REPUBLIKA.CO.ID, Oleh: Nana Sudiana, Sekjen FOZ & Direksi IZI
"Ada dua kenikmatan yang banyak manusia tertipu, yaitu nikmat sehat dan waktu senggang". (HR. Bukhari No. 6412, dari Ibnu 'Abbas)
Seorang amil adalah aktivis. Ia juga pejuang. Dan umumnya para aktivis dan pejuang, orientasi hidupnya kadang lebih banyak untuk mengurusi orang lain dibanding diri sendiri dan keluarganya.
Para amil bukan robot, bukan manusia yang tak punya perasaan, namun karena kuatnya panggilan jiwa dan semangat berkorbannya untuk sesama ia kadang lupa. Para amil bukan tak punya duka dan kesedihan, tetapi panggilan untuk membantu sesama kadang terus tak bisa dihindari dan seakan lekat dalam setiap helaan nafasnya.
Kemarin, seorang sahabat amil baru saja dipanggil Allah SWT untuk kembali ke haribaan-Nya. Meninggal dunia. Ia masih muda. Usianya tak jauh dari lima puluh lebih sedikit saja. Anaknya ada tiga. Yang paling kecil baru usia sekolah menengah pertama. Kematian memang takdir dari-Nya.
Ia juga nasehat teramat dalam yang bisa mengguncang kesadaran kita. Kesadaran bahwa akhirnya yal itu akan sampai juga kita alami. Awalnya kita melihat orang-orang lain yang jauh, handai taulan, tetangga, lalu saudara, keluarga dekat dan kemudian sampai pula pada keluarga kita.
Orang-orang yang kita kenal. Orang-orang terdekat. Juga orang-orang yang kita bersahabat erat. Mereka yang kita cintai. Kadang kita rindukan bila jauh dan pergi. Perlahan namun pasti, satu persatu kembali ke dalam tanah, menenui Allah Sang Maha Pencipta. Kembali dengan seluruh amal dan jejak kehidupan selama di dunia.

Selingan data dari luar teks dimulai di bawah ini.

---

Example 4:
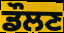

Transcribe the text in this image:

ਡੌਲਣ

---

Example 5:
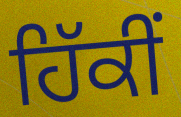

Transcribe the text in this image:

ਹਿੱਕੀਂ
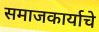
समाजकार्याचे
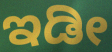
ಇಡೀ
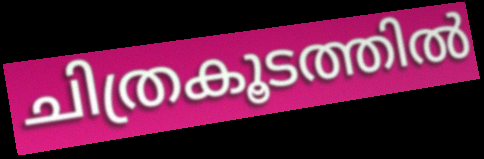
ചിത്രകൂടത്തിൽ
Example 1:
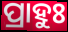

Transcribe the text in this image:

ପ୍ରାହୁଃ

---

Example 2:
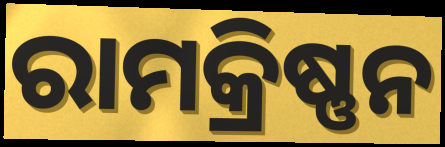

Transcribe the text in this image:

ରାମକ୍ରିଷ୍ଣନ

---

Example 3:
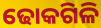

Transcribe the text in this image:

ଢୋକଗିଳି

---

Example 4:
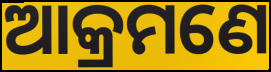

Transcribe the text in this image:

ଆକ୍ରମଣେ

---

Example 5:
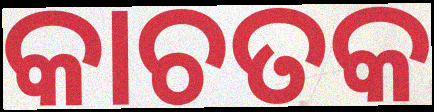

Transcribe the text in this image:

କାଚତକ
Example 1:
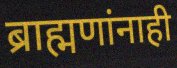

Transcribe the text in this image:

ब्राह्मणांनाही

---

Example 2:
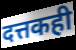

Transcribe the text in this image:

दत्तकही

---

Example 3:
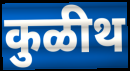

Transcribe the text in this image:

कुळीथ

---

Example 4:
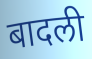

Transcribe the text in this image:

बादली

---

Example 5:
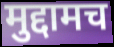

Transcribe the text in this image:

मुद्दामच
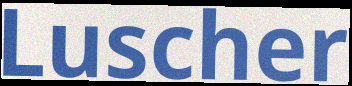
Luscher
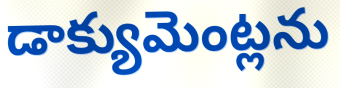
డాక్యుమెంట్లను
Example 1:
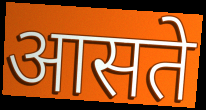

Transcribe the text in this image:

आसते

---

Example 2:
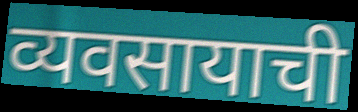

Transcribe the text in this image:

व्यवसायाची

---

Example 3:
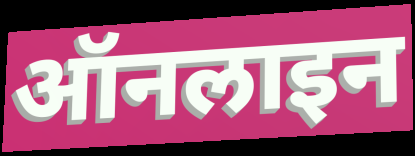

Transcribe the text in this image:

ऑनलाइन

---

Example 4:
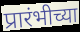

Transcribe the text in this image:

प्रारंभीच्या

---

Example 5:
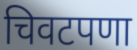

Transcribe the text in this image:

चिवटपणा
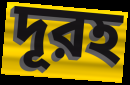
দূরহ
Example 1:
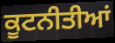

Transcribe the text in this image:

ਕੂਟਨੀਤੀਆਂ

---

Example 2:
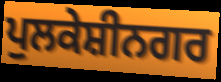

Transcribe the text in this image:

ਪੁਲਕੇਸ਼ੀਨਗਰ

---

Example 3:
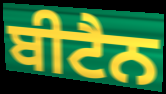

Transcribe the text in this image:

ਬੀਟੈਨ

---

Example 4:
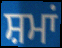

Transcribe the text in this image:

ਸ਼ਮਾਂ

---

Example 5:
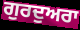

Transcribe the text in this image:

ਗੁਰਦੁਅਰਾ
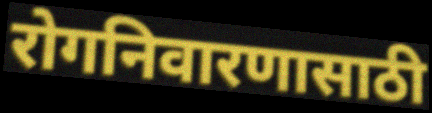
रोगनिवारणासाठी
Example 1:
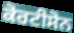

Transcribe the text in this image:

ਕੋਰਟੀਸੋਨ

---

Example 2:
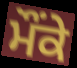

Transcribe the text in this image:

ਮੌੰਕੇ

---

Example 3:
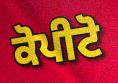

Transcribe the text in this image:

ਕੋਪੀਟੋ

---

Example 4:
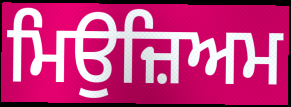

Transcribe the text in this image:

ਮਿਉਜ਼ਿਅਮ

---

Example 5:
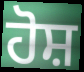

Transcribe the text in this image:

ਹੋਸ਼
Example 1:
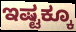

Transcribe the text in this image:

ಇಷ್ಟಕ್ಕೂ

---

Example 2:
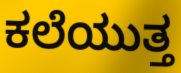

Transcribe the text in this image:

ಕಲೆಯುತ್ತ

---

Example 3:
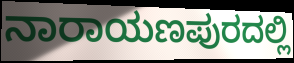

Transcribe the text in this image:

ನಾರಾಯಣಪುರದಲ್ಲಿ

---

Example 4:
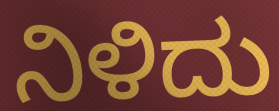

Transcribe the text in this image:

ನಿಳಿದು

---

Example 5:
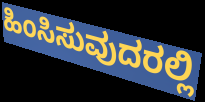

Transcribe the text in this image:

ಹಿಂಸಿಸುವುದರಲ್ಲಿ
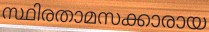
സ്ഥിരതാമസക്കാരായ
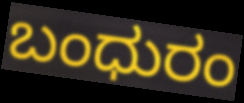
ಬಂಧುರಂ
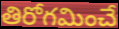
తిరోగమించే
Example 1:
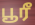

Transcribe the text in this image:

பூரீ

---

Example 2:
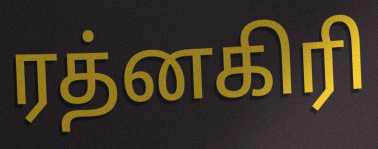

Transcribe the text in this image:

ரத்னகிரி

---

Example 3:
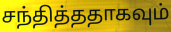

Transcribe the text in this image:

சந்தித்ததாகவும்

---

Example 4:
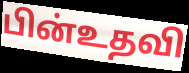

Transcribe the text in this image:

பின்உதவி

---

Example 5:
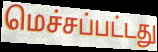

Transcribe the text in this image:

மெச்சப்பட்டது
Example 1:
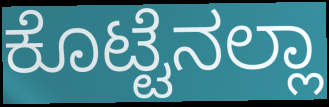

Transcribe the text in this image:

ಕೊಟ್ಟೆನಲ್ಲಾ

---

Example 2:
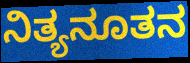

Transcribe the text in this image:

ನಿತ್ಯನೂತನ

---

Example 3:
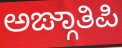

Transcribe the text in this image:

ಅಙ್ಗಾತಿಪಿ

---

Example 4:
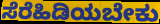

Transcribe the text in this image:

ಸೆರೆಹಿಡಿಯಬೇಕು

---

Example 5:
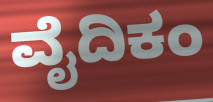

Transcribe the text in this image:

ವೈದಿಕಂ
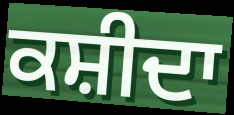
ਕਸ਼ੀਦਾ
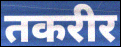
तकरीर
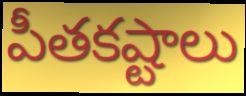
పీతకష్టాలు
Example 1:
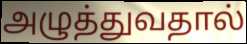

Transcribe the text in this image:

அழுத்துவதால்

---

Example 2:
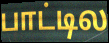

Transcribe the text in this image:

பாட்டில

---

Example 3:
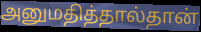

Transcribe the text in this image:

அனுமதித்தால்தான்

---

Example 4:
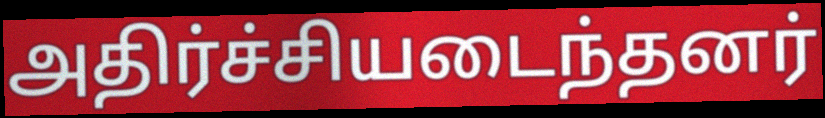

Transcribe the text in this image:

அதிர்ச்சியடைந்தனர்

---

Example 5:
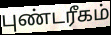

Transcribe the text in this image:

புண்டரீகம்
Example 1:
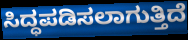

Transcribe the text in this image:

ಸಿದ್ಧಪಡಿಸಲಾಗುತ್ತಿದೆ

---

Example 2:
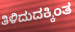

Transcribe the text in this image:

ತಿಳಿದುದಕ್ಕಿಂತ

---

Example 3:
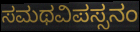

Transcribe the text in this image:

ಸಮಥವಿಪಸ್ಸನಂ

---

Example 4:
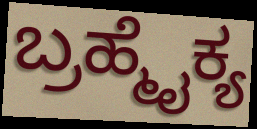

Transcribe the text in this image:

ಬ್ರಹ್ಮೈಕ್ಯ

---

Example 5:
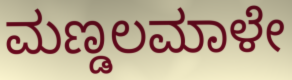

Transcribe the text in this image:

ಮಣ್ಡಲಮಾಳೇ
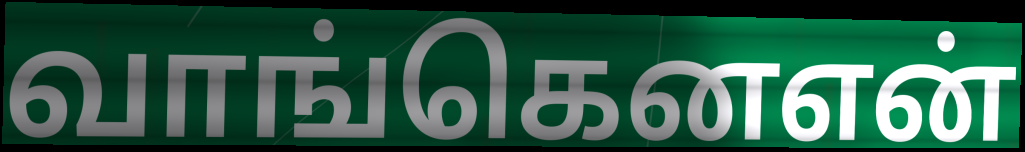
வாங்கெனஎன்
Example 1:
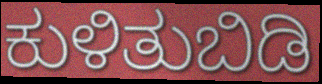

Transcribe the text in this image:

ಕುಳಿತುಬಿಡಿ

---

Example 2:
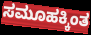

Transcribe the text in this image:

ಸಮೂಹಕ್ಕಿಂತ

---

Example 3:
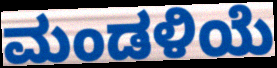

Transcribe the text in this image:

ಮಂಡಳಿಯೆ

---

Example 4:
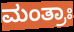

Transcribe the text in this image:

ಮಂತ್ರಾಃ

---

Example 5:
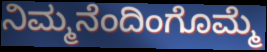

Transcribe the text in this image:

ನಿಮ್ಮನೆಂದಿಂಗೊಮ್ಮೆ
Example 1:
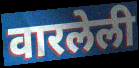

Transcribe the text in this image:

वारलेली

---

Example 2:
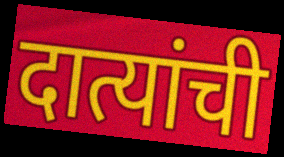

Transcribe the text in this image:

दात्यांची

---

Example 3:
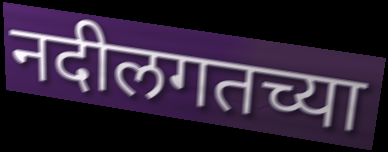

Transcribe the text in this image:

नदीलगतच्या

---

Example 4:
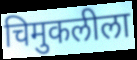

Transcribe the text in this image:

चिमुकलीला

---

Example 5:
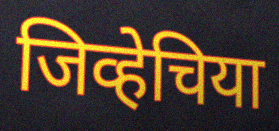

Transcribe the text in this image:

जिव्हेचिया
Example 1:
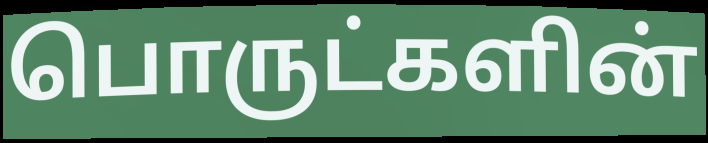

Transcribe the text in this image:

பொருட்களின்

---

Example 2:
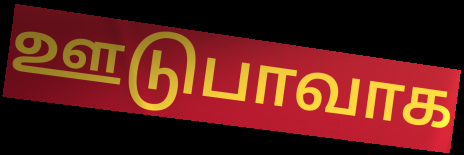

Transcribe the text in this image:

ஊடுபாவாக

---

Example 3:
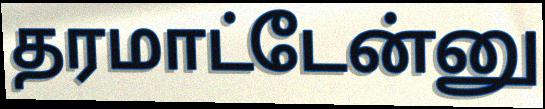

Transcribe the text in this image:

தரமாட்டேன்னு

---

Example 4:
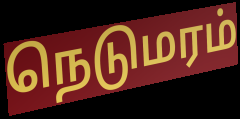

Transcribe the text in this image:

நெடுமரம்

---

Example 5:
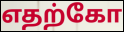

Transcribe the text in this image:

எதற்கோ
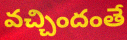
వచ్చిందంతే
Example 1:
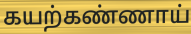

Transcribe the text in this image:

கயற்கண்ணாய்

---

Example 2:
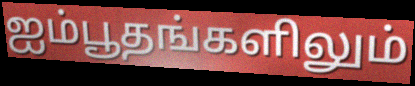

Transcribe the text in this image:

ஐம்பூதங்களிலும்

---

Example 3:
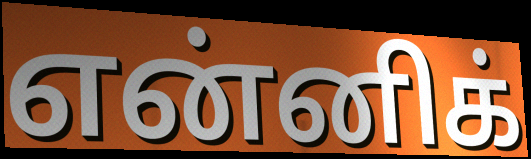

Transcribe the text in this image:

என்னிக்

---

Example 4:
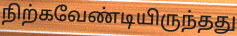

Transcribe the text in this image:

நிற்கவேண்டியிருந்தது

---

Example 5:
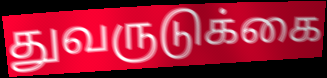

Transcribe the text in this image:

துவருடுக்கை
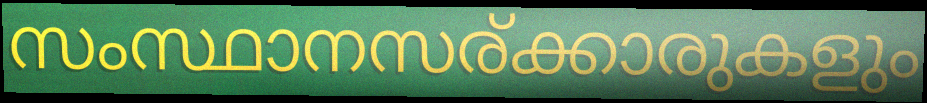
സംസ്ഥാനസര്ക്കാരുകളും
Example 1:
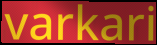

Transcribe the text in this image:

varkari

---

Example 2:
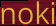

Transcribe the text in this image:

noki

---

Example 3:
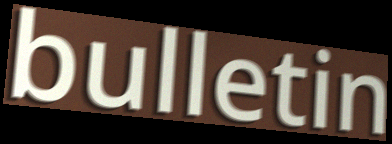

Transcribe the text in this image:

bulletin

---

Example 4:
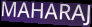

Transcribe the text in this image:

MAHARAJ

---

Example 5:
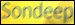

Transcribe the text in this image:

Sondeep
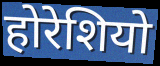
होरेशियो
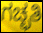
ಗಚ್ಛತಿ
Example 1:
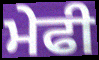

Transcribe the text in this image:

ਮੇਫੀ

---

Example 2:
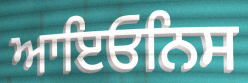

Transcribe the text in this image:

ਆਇਓਨਿਸ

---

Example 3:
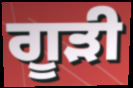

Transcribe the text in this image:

ਗੂੜੀ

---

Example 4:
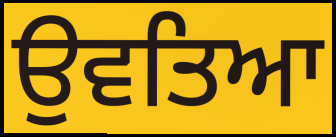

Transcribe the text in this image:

Kematian adalah nasehat terberat. Apalagi bila ini terjadi pada sahabat dan orang-orang terdekat. Sebagian orang yang tak kuat iman begitu terguncang bahkan hilang kesadaran. Sebagian lain meratapi kematian sebagai sebuah musibah besar yang bahkan serasa kiamat. Begitu dahsyat efek kematian, begitu dalam perasaan duka dan kehilangan.